A local authority must separate its functions as planning authority and landowner. Failure to do so renders its planning decisions liable to judicial review.

The High Court has considered this issue in Enterprise Hangars Ltd v Fareham Borough Council [2023] EWHC 2060 (Admin); [2023] PLSCS 139.

Solent Airport is located in an area known as Daedalus, acquired by the defendant in March 2015 with the intention that it should become the most significant commercial development area in Fareham. The claimant sought planning permission in March 2022 to create nine mixed-use live/work hangar buildings there for the aviation sector. The claimant needed to provide a badger habitat assessment when making its application.

The claimant’s requests for access to visit or to carry out the assessment by drone were refused on grounds that the defendant, as landowner, would not sell the land required for the development because the proposed residential use did not form part of its objectives for the site.

Google Earth images showed mown grass on the development site, which the claimant submitted meant it was unlikely there would be badger setts there. The planning officer went on site and subsequently responded that a known sett existed on the airfield and a survey would be required before planning permission could be issued. He refused to make carrying out the survey a condition of planning permission. Permission was refused in November 2022, principally for reasons relating to protected species.

The claimant’s application for judicial review succeeded on all grounds. The defendant had fettered its discretion as planning authority in its capacity as landowner. The site was identified within the defendant’s own planning policies for development and there was no discernible provision rendering residential use inimical to its objectives. A landowner’s objection to a scheme should be maintained outside the planning process. The defendant could prevent the development even if planning permission was granted.

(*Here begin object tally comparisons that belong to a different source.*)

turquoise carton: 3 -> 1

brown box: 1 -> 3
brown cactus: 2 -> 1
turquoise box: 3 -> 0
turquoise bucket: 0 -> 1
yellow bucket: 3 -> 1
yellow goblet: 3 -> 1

There was also procedural irregularity. By carrying out its own survey of the site following submission of the Google Earth images, the defendant concluded that there was a reasonable likelihood of badgers being present, so ruling out the possibility of the badger assessment being made a condition of the grant of planning permission.

The decision was also irrational. It put forward justifications for refusing to let the claimant inspect for badger activity which had no basis in law and which in certain respects – that undertaking a survey would disrupt airport operations – were entirely spurious.

The court was prepared to make a mandatory order for access for the survey in the absence of the defendant undertaking to permit it.